Delays can either be specified as coming from a distribution with uncertainty by giving mean and standard deviations of normal priors for the distributional parameters, weighted by default by the number of observations and truncated to be positive where relevant for the given distribution; or they can be specified as coming from a distribution with given parameters, or as fixed values.

The scaling factor $represents the proportion of cases that are ultimately reported, which by default is set to 1 (i.e. no underreporting) but can instead be estimated with a given prior distribution.

3 Observation model

The modelled counts \(D_{t}\) are related to observations \(C_{t}\). By default this is assumed to follow a negative binomial distribution with overdispersion \(\varphi\) (alternatively it can be modelled as a Poisson, in which case \(\varphi\) is not used):

\[\begin{align} C_t &\sim \mathrm{NegBinom}\left(\omega_{(t \mod n_\omega)}D_t, \varphi\right) \end{align}\]

where \(\omega_{t \mod n_\omega}\) is a daily reporting effect of cyclicity \(n_{\omega}\). If \(n_{\omega}=7\) this corresponds to a day-of-the-week reporting effect.

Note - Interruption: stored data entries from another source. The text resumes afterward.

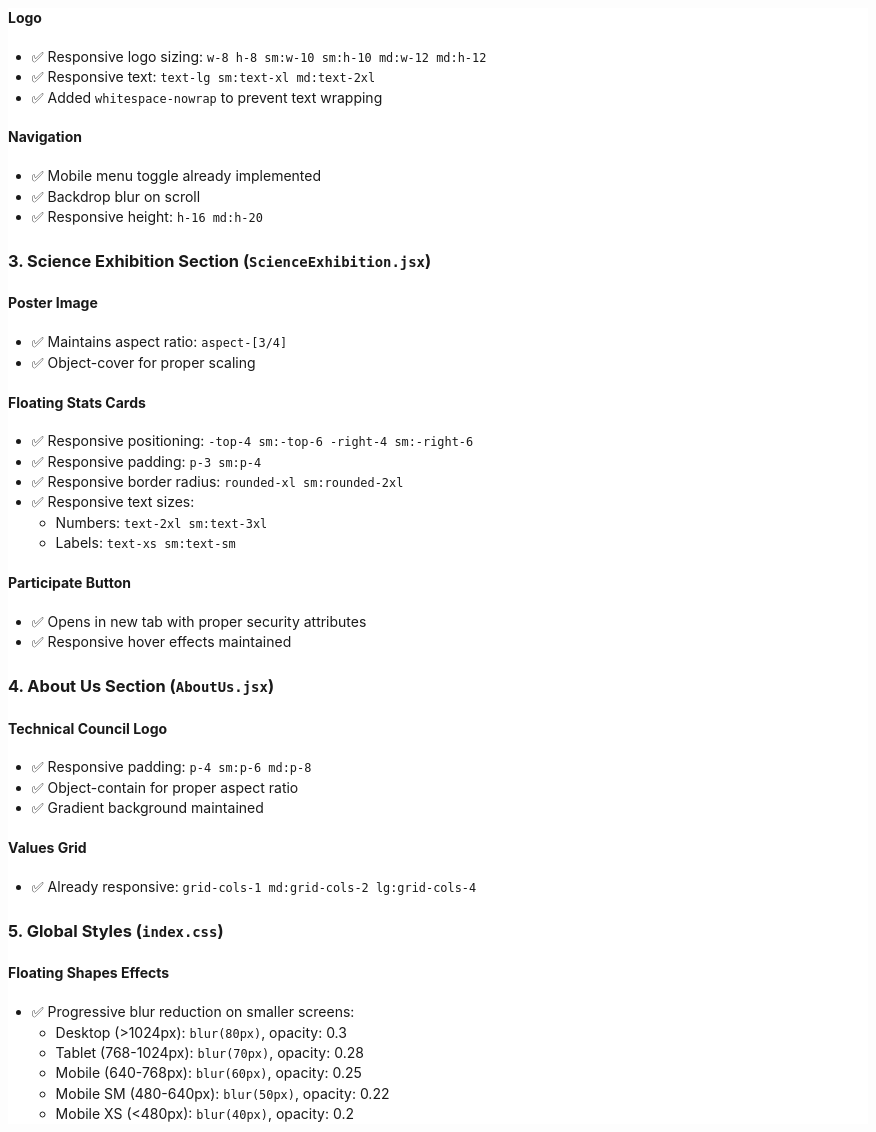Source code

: #### Logo

- ✅ Responsive logo sizing: `w-8 h-8 sm:w-10 sm:h-10 md:w-12 md:h-12`
- ✅ Responsive text: `text-lg sm:text-xl md:text-2xl`
- ✅ Added `whitespace-nowrap` to prevent text wrapping

#### Navigation

- ✅ Mobile menu toggle already implemented
- ✅ Backdrop blur on scroll
- ✅ Responsive height: `h-16 md:h-20`

### 3. **Science Exhibition Section** (`ScienceExhibition.jsx`)

#### Poster Image

- ✅ Maintains aspect ratio: `aspect-[3/4]`
- ✅ Object-cover for proper scaling

#### Floating Stats Cards

- ✅ Responsive positioning: `-top-4 sm:-top-6 -right-4 sm:-right-6`
- ✅ Responsive padding: `p-3 sm:p-4`
- ✅ Responsive border radius: `rounded-xl sm:rounded-2xl`
- ✅ Responsive text sizes:
  - Numbers: `text-2xl sm:text-3xl`
  - Labels: `text-xs sm:text-sm`

#### Participate Button

- ✅ Opens in new tab with proper security attributes
- ✅ Responsive hover effects maintained

### 4. **About Us Section** (`AboutUs.jsx`)

#### Technical Council Logo

- ✅ Responsive padding: `p-4 sm:p-6 md:p-8`
- ✅ Object-contain for proper aspect ratio
- ✅ Gradient background maintained

#### Values Grid

- ✅ Already responsive: `grid-cols-1 md:grid-cols-2 lg:grid-cols-4`

### 5. **Global Styles** (`index.css`)

#### Floating Shapes Effects

- ✅ Progressive blur reduction on smaller screens:
  - Desktop (>1024px): `blur(80px)`, opacity: 0.3
  - Tablet (768-1024px): `blur(70px)`, opacity: 0.28
  - Mobile (640-768px): `blur(60px)`, opacity: 0.25
  - Mobile SM (480-640px): `blur(50px)`, opacity: 0.22
  - Mobile XS (<480px): `blur(40px)`, opacity: 0.2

In the model overdispersion is characterised by a “dispersion” parameter, which is defined as one over the square root of \(varphi\). With this, the priors for the observation model are

\[\begin{align} \frac{\omega}{n_\omega} &\sim \mathrm{Dirichlet}(1, \ldots, 1) \\ \frac{1}{\sqrt{\varphi}} &\sim \mathrm{HalfNormal}(0, 1) \end{align}\]

3.1 Truncation

The model supports counts that are right-truncated, i.e. reported with a delay leading to recent counts being subject to future upwards revision. Denoting the final truncated counts with \(D^{\ast}_{t}\) they are obtained form the final modelled cases \(D_{t}\) by applying a given discrete truncation distribution \(\zeta(\tau | \mu_{\zeta}, \sigma_{\zeta})\) with cumulative mass function \(Z(\tau | \mu_{\zeta})\):

\[\begin{equation} D^\ast_t = Z(T - t | \mu_{Z}, \sigma_{Z}) D_{t} \end{equation}\]

If truncation is applied, the modelled cases \(D_{t}\) are replaced by the truncated counts before confronting them with observations \(C_{t}\) as described above.

References

1. Fraser, C. (2007). Estimating individual and household reproduction numbers in an emerging epidemic. PLOS ONE, 2(8), 1–12. https://doi.org/10.1371/journal.pone.0000758
2. Bhatt, S., Ferguson, N., Flaxman, S., Gandy, A., Mishra, S., & Scott, J. A. (n.d.). Semi-Mechanistic Bayesian modeling of COVID-19 with Renewal Processes. 14.